II



Em todos os textos que citamos, João XXIII não se refere nunca à reforma litúrgica como objetivo prioritário do Concílio Vaticano II. É certo que fala da liturgia no último texto, a carta aos romanos de abril de 1962, mas aí não se trata do um objetivo do Concílio, e sim da forma como ele desejava que os cristãos se preparassem para o evento.

As orientações de João XXIII sobre os objetivos do Concílio Ecumênico eram mais genéricas: "revestir o clero de novo fulgor de santidade", "instruir o povo nas verdades da fé e da moral", sem que se mencionasse nelas nenhum problema litúrgico.

Em 5 de junho de 1960 João XXIII instituía onze comissões preparatórias para estudar os diversos problemas da Igreja no mundo moderno, sem dar propriamente prioridade a nenhuma. Havia uma Comissão Teológica, para examinar os problemas relativos à Sagrada Escritura, tradição, fé e costumes; e outras para os bispos e governo das dioceses, disciplina do clero, religiosos, sacramentos, liturgia, seminários, Igreja Oriental, missões, apostolado dos leigos, meios de comunicação. A liturgia estava aí sim, mas como um assunto entre todos os assuntos.

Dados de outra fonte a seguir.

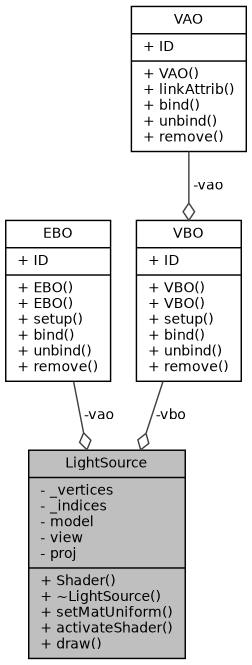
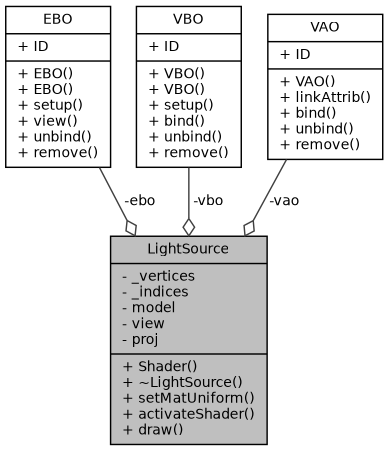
  digraph {
    node [color=black fillcolor=white fontname=Helvetica fontsize=10 shape=record style=filled]
    edge [arrowhead=odiamond color=grey25 fontname=Helvetica fontsize=10 labelfontname=Helvetica labelfontsize=10 style=solid]
    n1 [fillcolor=grey75 fontcolor=black height=0.2 label="{LightSource\n|- _vertices\l- _indices\l- model\l- view\l- proj\l|+ Shader()\l+ ~LightSource()\l+ setMatUniform()\l+ activateShader()\l+ draw()\l}" width=0.4]
-   n2 [height=0.2 label="{EBO\n|+ ID\l|+ EBO()\l+ EBO()\l+ setup()\l+ bind()\l+ unbind()\l+ remove()\l}" width=0.4]
+   n2 [height=0.2 label="{EBO\n|+ ID\l|+ EBO()\l+ EBO()\l+ setup()\l+ view()\l+ unbind()\l+ remove()\l}" width=0.4]
    n3 [height=0.2 label="{VBO\n|+ ID\l|+ VBO()\l+ VBO()\l+ setup()\l+ bind()\l+ unbind()\l+ remove()\l}" width=0.4]
    n4 [height=0.2 label="{VAO\n|+ ID\l|+ VAO()\l+ linkAttrib()\l+ bind()\l+ unbind()\l+ remove()\l}" width=0.4]
-   n2 -> n1 [label=" -vao"]
+   n2 -> n1 [label=" -ebo"]
    n3 -> n1 [label=" -vbo"]
-   n4 -> n3 [label=" -vao"]
+   n4 -> n1 [label=" -vao"]
  }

Entretanto, - e é importante salientar este fato à luz das orientações gerais de João XXIII para o Concílio -, ao ser iniciado o Vaticano II em outubro de 1962, verificou-se que a liturgia era na realidade um assunto prioritário, o primeiro assunto a ser discutido e, pode-se dizer também, o único assunto a ser discutido no Concílio durante o pontificado de João XXIII que então chegava ao fim. Dessa discussão resultou a promulgação, no início do pontificado de Paulo VI, do primeiro documento do Concílio, a Constituição Sacrossantum Concilium, versando sobre a liturgia. Obteve a surpreendente votação de 2147 votos contra 4, além de ter sido, dentre todos os documentos que iriam se seguir, o que mais facilmente conseguiu ser aprovado por parte dos padres conciliares. Foi como se eles já soubessem de antemão por um consenso geral que, se se deviam buscar os objetivos de João XXIII, a liturgia deveria ter prioridade e, ademais, como se também houvesse um certo acordo a respeito do sentido em que ela deveria ser prioritária.

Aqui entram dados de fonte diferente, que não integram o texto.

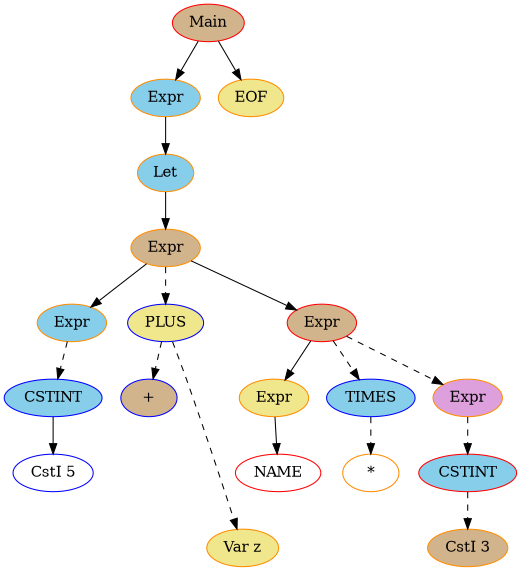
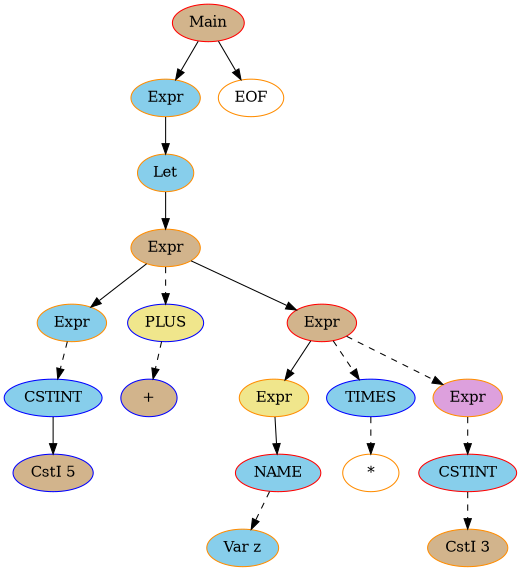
  digraph {
    node [color=darkorange fillcolor=tan style=filled]
    edge [style=solid]
    Main [color=red]
    Expr [fillcolor=skyblue]
-   EOF [fillcolor=khaki]
+   EOF [fillcolor=white]
    Let [fillcolor=skyblue]
    n5 [label=Expr]
    n6 [fillcolor=skyblue label=Expr]
    PLUS [color=blue fillcolor=khaki]
    n8 [color=red label=Expr]
    n9 [color=blue fillcolor=skyblue label=CSTINT]
    "+" [color=blue]
    n11 [fillcolor=khaki label=Expr]
    TIMES [color=blue fillcolor=skyblue]
    n13 [fillcolor=plum label=Expr]
-   "CstI 5" [color=blue fillcolor=white]
-   NAME [color=red fillcolor=white]
+   "CstI 5" [color=blue]
+   NAME [color=red fillcolor=skyblue]
    "*" [fillcolor=white]
    CSTINT [color=red fillcolor=skyblue]
-   "Var z" [fillcolor=khaki]
+   "Var z" [fillcolor=skyblue]
    "CstI 3"
    Main -> Expr
    Main -> EOF
    Expr -> Let
    Let -> n5
    n5 -> n6
    n5 -> PLUS [style=dashed]
    n5 -> n8
    n6 -> n9 [style=dashed]
    PLUS -> "+" [style=dashed]
    n8 -> n11
    n8 -> TIMES [style=dashed]
    n8 -> n13 [style=dashed]
    n9 -> "CstI 5"
    n11 -> NAME
    TIMES -> "*" [style=dashed]
    n13 -> CSTINT [style=dashed]
-   PLUS -> "Var z" [style=dashed]
+   NAME -> "Var z" [style=dashed]
    CSTINT -> "CstI 3" [style=dashed]
  }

Esta orientação que a liturgia ganhou dentro dos objetivos traçados por João XXIII para o Concílio Vaticano II não vinha do próprio João XXIII, pelo menos como de sua principal fonte de inspiração. De onde veio e que sentido os padres conciliares quiseram dar a ela durante o Concílio e após o mesmo é o que constitui o tema deste livro.

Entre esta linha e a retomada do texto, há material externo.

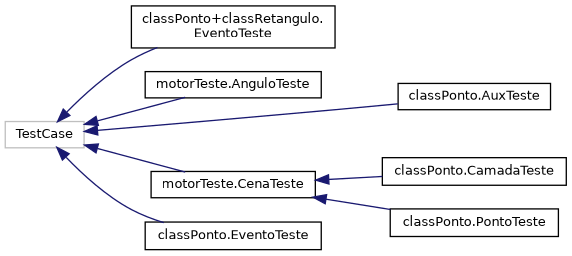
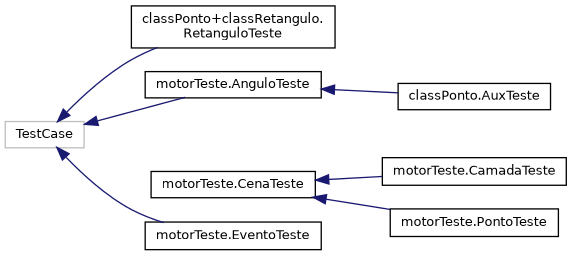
  digraph {
    rankdir=LR
    node [color=black fillcolor=white fontname=Helvetica fontsize=10 shape=record style=filled]
    edge [color=midnightblue dir=back fontname=Helvetica fontsize=10 labelfontname=Helvetica labelfontsize=10 style=solid]
    n1 [color=grey75 height=0.2 label=TestCase width=0.4]
-   n2 [height=0.2 label="classPonto+classRetangulo.\lEventoTeste" width=0.4]
+   n2 [height=0.2 label="classPonto+classRetangulo.\lRetanguloTeste" width=0.4]
    n3 [height=0.2 label="motorTeste.AnguloTeste" width=0.4]
    n4 [height=0.2 label="classPonto.AuxTeste" width=0.4]
    n5 [height=0.2 label="motorTeste.CenaTeste" width=0.4]
-   n6 [height=0.2 label="classPonto.EventoTeste" width=0.4]
-   n7 [height=0.2 label="classPonto.CamadaTeste" width=0.4]
-   n8 [height=0.2 label="classPonto.PontoTeste" width=0.4]
+   n6 [height=0.2 label="motorTeste.EventoTeste" width=0.4]
+   n7 [height=0.2 label="motorTeste.CamadaTeste" width=0.4]
+   n8 [height=0.2 label="motorTeste.PontoTeste" width=0.4]
    n1 -> n2
    n1 -> n3
-   n1 -> n4
-   n1 -> n5
+   n3 -> n4
    n1 -> n6
    n5 -> n7
    n5 -> n8
  }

Para isto, porém, teremos que tratar o assunto desde as suas raízes. Já que a Missa é o centro da liturgia, e a Missa é um sacrifício, deveremos tratar primeiramente da natureza do sacrifício em geral, depois de como ele entrou no Cristianismo e as intervenções do Magistério da Igreja em relação à missa até antes do Vaticano II. Esperamos com isto dar uma contribuição à obra de santificação que o Concílio começou a empreender para o homem de hoje que, se ainda não produziu todos os frutos que se esperavam, isto se deve em parte à pouca compreensão que os cristãos ainda têm de uma obra tão grandiosa.